L'espace de la controverse sur les extinctions de la mégafaune du Quaternaire
Dans cette review, les auteurs ont étudié la controverse sur la disparition de la mégafaune à l'aide d'une analyse épistémologique pour comprendre l'origine et le développement du débat, en modélisant un espace de controverse (CSM ou controversy space model). Ces espaces sont des structures dynamiques où les axes de discussion peuvent changer avec le temps. La review regroupe les causes hypothétiques sous trois grands groupes : l'Homme, l'environnement et les interactions biotiques.
D'abord, ils décrivent un point de départ ancien, avec l'origine de l'étude des matériaux fossiles en 1565 par Gressner, puis ils construisent un schéma chronologique de controverses afin d'arriver au sujet spécifique : les causes de l'extinction de la mégafaune au Quaternaire.
Bien que la controverse existe depuis plus longtemps, ils expliquent que c'est en 1967, avec l'hypothèse d'Overkill de Martin, qu'un vaste débat débute et durera des décennies entre ses défenseurs et ceux en faveur de l'hypothèse des changements environnementaux. L'hypothèse de la sur-chasse est discréditée par les opposants, car les petites populations de chasseurs-cueilleurs seraient incapables selon eux de mener à l'extinction la mégafaune en si peu de temps et à l'échelle globale. Pourtant, au début des années 2000, plusieurs études utilisant des modèles mathématiques soutiennent l'hypothèse de l'Overkill.
Au début des années 2010, les premières analyses mathématiques prenant en compte l'ensemble des données globales suggèrent plusieurs causes possibles pour l'extinction de la mégafaune. Ces modèles permettent de distinguer des tendances régionales. Par exemple, les extinctions en Amérique du Nord et en Australie sont attribuées probablement à des causes anthropiques. Toutefois, l'Eurasie reste un sujet de controverse, mais certains auteurs défendent une cause climatique. D'autres régions, comme l'Amérique du Sud et l'Afrique, sont peu étudiées malgré certaines preuves en faveur de causes climatiques.
Au cours de ces dernières années, le nombre d'articles utilisant des outils mathématiques mettant en lien les différentes variables a augmenté. Ces études sont en faveur d'une synergie entre l'impact anthropique et le climat dans les différentes localités. Une autre tendance est observée avec la prise en compte des effets biologiques dans les processus d'extinctions. Par exemple, une modification de la niche écologique provenant de la perte de diversité de la végétation locale augmente la probabilité d'extinction de la mégafaune.
Cependant, d'un point de vue général, la controverse est dans un blocage conceptuel. Les scientifiques sont regroupés autour de deux paradigmes : les défenseurs de la cause anthropique et les défenseurs de la cause environnementale. Chaque position théorique de la controverse explique une partie de la réalité probablement vraie mais incomplète.

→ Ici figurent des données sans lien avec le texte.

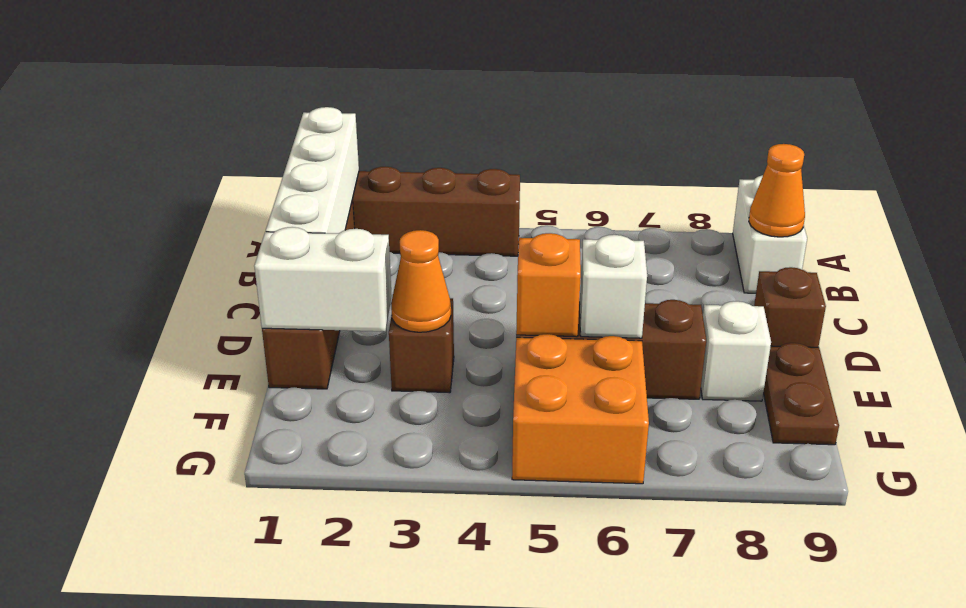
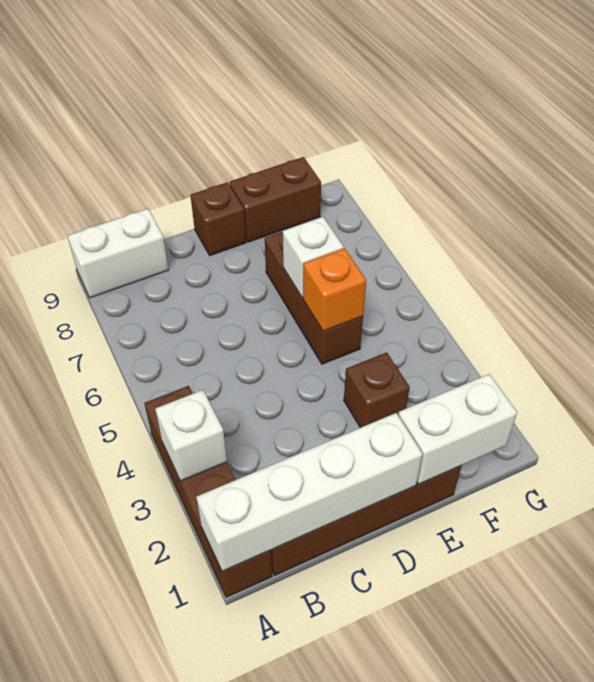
orange 1x1 cone [749,144,805,237] -> none
white 1x2 brick [254,227,392,331] -> white 1x2 brick turned to [398,374,517,484]
orange 1x1 cone [391,230,451,332] -> none
white 1x1 brick [701,301,771,401] -> white 1x1 brick moved to [155,390,227,481]
brown 1x2 plate [763,343,839,445] -> brown 1x2 brick [230,157,321,242]
orange 2x2 brick [512,334,649,484] -> none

Une refocalisation de l'espace de la controverse est alors proposée par les auteurs de la review, en formalisant les systèmes écologiques sous la forme de modèles mathématiques. Ainsi, il ne s'agit plus de trouver la cause finale de l'extinction de la mégafaune, mais de déterminer l'importance de chaque variable dans la disparition de ces organismes. Cette possibilité résulte de l'apparition du big data et de la capacité à analyser ce type de données, permettant de déduire des tendances pour les différentes variables. Ces variables peuvent être des traits biologiques (taille corporelle, taux de reproduction, capacité compétitive...), des processus écologiques, climatiques ou anthropiques.
Références et données complémentaires disponibles, il n'y a pas de conflit d'intérêt des auteurs/institutions.
Cette review apporte une vision globale de la controverse, sous un angle épistémologique, et permet de comprendre le cheminement de la réflexion scientifique sur le sujet. Adopter cette vision est essentiel lorsque l'on étudie les controverses. Il faut délimiter les différents paradigmes qui s'opposent pour appréhender les enjeux actuels.
Selon les auteurs, le débat semble être dans un blocage conceptuel avec deux paradigmes qui s'opposent. Il serait possible d'évaluer l'évolution de ce blocage, en comparant les dernières parutions de publications et les discriminer selon les deux paradigmes. Il est probable aussi qu'il y ait un déblocage conceptuel de la controverse, avec des publications scientifiques évaluant le rôle synergique des différentes variables.